YOUR INSTRUCTIONS: Can you revise the stretch from the line containing "FITS header cards" through the end of the items, changing "Instrument class" to "Instrument type" and leaving everything else untouched?

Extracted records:
+-------+
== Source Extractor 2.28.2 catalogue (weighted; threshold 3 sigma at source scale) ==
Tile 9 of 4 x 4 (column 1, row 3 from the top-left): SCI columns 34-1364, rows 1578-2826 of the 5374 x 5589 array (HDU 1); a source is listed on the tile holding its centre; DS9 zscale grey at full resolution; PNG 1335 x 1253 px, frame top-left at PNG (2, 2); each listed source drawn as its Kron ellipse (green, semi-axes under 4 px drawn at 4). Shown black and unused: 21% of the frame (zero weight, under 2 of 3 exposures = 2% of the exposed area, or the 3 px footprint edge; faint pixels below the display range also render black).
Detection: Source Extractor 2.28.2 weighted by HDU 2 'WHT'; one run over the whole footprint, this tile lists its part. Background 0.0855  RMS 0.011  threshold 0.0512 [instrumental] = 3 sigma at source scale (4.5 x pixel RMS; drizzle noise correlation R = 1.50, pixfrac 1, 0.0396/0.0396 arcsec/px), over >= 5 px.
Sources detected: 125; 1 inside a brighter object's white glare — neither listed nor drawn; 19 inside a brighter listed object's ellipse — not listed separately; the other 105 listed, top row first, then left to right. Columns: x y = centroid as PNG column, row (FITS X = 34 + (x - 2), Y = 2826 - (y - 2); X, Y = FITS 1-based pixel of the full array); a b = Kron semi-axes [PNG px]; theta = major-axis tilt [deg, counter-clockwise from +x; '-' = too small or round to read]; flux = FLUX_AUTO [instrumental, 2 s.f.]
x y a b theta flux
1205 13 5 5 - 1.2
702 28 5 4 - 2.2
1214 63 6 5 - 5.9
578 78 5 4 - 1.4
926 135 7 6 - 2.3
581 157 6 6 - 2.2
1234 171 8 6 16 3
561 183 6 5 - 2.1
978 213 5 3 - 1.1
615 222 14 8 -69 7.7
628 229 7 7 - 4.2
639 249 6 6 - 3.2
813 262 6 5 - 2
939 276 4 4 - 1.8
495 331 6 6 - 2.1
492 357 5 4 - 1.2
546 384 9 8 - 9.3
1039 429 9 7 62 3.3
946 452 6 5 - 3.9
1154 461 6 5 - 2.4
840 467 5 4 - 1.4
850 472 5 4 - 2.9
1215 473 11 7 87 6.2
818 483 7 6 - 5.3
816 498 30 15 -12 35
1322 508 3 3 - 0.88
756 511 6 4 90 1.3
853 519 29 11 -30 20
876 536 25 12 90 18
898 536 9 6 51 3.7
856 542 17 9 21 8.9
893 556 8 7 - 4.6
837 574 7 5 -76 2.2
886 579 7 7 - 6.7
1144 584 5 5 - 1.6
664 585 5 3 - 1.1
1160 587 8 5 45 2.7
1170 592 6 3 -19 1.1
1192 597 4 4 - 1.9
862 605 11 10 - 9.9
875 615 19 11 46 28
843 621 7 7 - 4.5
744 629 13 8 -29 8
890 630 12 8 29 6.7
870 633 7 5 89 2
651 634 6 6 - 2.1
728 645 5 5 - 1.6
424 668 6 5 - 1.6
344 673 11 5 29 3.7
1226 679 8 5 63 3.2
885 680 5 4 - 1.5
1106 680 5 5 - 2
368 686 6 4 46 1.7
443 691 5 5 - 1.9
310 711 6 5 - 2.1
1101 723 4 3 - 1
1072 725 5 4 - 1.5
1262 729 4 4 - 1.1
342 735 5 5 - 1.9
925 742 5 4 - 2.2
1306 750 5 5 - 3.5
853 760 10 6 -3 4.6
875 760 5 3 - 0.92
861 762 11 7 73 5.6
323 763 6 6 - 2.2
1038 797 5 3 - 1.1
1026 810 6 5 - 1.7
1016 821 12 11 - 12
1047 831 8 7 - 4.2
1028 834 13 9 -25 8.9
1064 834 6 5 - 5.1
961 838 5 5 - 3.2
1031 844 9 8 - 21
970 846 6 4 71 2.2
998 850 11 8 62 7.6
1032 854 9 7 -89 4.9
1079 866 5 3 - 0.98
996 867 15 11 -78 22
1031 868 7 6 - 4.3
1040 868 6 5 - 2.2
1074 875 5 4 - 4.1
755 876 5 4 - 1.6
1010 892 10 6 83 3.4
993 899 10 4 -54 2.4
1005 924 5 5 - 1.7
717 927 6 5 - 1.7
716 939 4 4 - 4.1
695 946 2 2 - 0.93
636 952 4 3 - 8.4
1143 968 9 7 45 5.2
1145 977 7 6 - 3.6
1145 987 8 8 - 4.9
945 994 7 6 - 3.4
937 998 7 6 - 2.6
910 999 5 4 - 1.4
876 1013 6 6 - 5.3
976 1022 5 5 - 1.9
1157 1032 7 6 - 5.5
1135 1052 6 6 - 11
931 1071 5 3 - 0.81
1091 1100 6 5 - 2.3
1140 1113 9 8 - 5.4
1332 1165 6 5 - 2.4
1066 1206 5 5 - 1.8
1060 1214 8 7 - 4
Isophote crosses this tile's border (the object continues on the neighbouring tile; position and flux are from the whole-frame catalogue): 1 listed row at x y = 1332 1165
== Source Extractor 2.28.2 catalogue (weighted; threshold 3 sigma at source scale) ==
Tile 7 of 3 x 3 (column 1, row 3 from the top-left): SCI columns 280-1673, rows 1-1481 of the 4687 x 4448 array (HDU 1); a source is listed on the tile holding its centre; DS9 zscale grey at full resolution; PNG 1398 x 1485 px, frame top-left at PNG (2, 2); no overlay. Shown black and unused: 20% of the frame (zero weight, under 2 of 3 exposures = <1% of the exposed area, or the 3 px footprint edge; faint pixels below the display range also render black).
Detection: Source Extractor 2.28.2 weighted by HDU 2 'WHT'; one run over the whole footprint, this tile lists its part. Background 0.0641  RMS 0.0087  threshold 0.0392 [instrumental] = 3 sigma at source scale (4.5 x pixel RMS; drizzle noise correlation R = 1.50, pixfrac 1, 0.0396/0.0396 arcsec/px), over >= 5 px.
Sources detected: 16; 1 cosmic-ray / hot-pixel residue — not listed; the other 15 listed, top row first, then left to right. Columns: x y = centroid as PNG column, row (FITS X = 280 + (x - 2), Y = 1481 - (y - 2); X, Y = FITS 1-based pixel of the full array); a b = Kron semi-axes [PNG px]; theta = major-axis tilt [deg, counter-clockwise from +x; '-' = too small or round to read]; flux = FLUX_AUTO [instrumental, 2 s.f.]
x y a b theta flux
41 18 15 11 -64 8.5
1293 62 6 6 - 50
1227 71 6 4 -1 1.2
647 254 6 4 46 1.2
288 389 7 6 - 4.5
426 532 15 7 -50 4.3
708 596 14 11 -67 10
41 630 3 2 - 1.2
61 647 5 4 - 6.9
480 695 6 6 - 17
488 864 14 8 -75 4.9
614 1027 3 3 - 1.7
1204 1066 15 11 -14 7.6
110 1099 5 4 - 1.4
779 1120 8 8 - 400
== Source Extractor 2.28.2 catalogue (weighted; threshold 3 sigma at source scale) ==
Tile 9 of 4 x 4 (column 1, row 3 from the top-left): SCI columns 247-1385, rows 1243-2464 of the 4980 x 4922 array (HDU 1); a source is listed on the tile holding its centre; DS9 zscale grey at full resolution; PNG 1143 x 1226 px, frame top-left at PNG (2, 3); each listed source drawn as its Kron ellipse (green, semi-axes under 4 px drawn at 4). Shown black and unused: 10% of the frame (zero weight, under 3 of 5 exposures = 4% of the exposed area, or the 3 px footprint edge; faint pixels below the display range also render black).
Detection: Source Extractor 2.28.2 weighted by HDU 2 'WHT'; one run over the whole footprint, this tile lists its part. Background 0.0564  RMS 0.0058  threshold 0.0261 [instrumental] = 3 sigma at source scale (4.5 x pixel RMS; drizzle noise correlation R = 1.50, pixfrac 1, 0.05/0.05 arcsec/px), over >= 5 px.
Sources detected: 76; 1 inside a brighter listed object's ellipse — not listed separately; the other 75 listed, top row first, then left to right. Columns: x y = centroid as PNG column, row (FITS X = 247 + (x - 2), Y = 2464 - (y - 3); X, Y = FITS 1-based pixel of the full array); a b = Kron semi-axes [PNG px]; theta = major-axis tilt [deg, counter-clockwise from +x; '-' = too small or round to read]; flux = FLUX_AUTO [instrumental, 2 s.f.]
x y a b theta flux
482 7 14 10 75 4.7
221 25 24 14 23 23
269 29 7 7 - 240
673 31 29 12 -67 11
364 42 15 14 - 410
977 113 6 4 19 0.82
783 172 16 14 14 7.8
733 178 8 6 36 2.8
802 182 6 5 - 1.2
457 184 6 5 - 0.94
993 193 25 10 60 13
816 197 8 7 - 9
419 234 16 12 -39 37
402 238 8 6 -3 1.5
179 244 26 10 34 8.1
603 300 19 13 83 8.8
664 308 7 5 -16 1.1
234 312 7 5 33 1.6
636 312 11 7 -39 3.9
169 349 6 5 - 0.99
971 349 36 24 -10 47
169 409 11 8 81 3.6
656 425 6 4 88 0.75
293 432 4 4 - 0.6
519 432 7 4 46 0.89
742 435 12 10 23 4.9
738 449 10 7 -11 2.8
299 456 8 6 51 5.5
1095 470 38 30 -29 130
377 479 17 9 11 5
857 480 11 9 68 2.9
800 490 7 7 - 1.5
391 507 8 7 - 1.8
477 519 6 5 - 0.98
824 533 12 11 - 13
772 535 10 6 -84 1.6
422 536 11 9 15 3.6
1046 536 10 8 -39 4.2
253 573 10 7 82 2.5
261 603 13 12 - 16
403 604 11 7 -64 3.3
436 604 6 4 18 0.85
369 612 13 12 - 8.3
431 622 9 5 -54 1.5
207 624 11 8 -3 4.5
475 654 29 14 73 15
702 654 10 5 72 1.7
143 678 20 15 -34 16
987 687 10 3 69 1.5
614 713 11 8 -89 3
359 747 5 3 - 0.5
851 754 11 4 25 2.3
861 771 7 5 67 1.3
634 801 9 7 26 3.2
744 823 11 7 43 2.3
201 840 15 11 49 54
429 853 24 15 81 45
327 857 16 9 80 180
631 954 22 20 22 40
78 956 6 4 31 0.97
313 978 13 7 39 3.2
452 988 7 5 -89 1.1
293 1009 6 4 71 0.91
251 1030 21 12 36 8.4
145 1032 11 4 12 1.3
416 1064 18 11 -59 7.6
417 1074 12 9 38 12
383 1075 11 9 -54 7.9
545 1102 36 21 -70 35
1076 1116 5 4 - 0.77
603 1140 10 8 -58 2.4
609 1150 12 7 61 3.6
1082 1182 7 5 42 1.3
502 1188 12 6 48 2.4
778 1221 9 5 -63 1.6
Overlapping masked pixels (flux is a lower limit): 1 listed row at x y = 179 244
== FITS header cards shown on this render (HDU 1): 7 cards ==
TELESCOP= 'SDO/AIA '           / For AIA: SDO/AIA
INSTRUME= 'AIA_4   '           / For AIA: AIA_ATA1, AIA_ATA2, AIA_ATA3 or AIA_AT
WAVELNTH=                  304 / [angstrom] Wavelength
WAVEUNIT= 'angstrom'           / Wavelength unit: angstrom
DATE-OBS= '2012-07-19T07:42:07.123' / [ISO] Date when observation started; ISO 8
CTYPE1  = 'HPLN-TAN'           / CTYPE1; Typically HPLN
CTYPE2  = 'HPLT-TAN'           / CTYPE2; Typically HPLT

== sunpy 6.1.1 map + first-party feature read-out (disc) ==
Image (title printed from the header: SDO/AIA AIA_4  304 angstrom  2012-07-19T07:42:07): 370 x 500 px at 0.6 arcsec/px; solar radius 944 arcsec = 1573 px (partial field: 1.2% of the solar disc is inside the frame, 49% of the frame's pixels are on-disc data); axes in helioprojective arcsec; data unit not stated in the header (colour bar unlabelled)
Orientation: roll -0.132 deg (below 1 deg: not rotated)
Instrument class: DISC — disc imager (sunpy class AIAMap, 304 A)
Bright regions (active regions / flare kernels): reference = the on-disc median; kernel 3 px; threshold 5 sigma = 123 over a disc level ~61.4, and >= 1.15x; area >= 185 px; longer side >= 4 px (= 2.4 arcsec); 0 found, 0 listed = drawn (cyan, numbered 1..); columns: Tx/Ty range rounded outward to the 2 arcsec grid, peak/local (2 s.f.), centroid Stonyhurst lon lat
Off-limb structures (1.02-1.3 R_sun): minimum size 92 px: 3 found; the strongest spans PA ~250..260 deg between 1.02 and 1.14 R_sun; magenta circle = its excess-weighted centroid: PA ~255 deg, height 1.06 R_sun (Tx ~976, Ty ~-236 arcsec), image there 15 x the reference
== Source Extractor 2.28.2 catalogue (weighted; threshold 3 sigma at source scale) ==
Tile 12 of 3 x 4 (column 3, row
+-------+
TASK RESULT:
== FITS header cards shown on this render (HDU 1): 7 cards ==
TELESCOP= 'SDO/AIA '           / For AIA: SDO/AIA
INSTRUME= 'AIA_4   '           / For AIA: AIA_ATA1, AIA_ATA2, AIA_ATA3 or AIA_AT
WAVELNTH=                  304 / [angstrom] Wavelength
WAVEUNIT= 'angstrom'           / Wavelength unit: angstrom
DATE-OBS= '2012-07-19T07:42:07.123' / [ISO] Date when observation started; ISO 8
CTYPE1  = 'HPLN-TAN'           / CTYPE1; Typically HPLN
CTYPE2  = 'HPLT-TAN'           / CTYPE2; Typically HPLT

== sunpy 6.1.1 map + first-party feature read-out (disc) ==
Image (title printed from the header: SDO/AIA AIA_4  304 angstrom  2012-07-19T07:42:07): 370 x 500 px at 0.6 arcsec/px; solar radius 944 arcsec = 1573 px (partial field: 1.2% of the solar disc is inside the frame, 49% of the frame's pixels are on-disc data); axes in helioprojective arcsec; data unit not stated in the header (colour bar unlabelled)
Orientation: roll -0.132 deg (below 1 deg: not rotated)
Instrument type: DISC — disc imager (sunpy class AIAMap, 304 A)
Bright regions (active regions / flare kernels): reference = the on-disc median; kernel 3 px; threshold 5 sigma = 123 over a disc level ~61.4, and >= 1.15x; area >= 185 px; longer side >= 4 px (= 2.4 arcsec); 0 found, 0 listed = drawn (cyan, numbered 1..); columns: Tx/Ty range rounded outward to the 2 arcsec grid, peak/local (2 s.f.), centroid Stonyhurst lon lat
Off-limb structures (1.02-1.3 R_sun): minimum size 92 px: 3 found; the strongest spans PA ~250..260 deg between 1.02 and 1.14 R_sun; magenta circle = its excess-weighted centroid: PA ~255 deg, height 1.06 R_sun (Tx ~976, Ty ~-236 arcsec), image there 15 x the reference
== Source Extractor 2.28.2 catalogue (weighted; threshold 3 sigma at source scale) ==
Tile 12 of 3 x 4 (column 3, row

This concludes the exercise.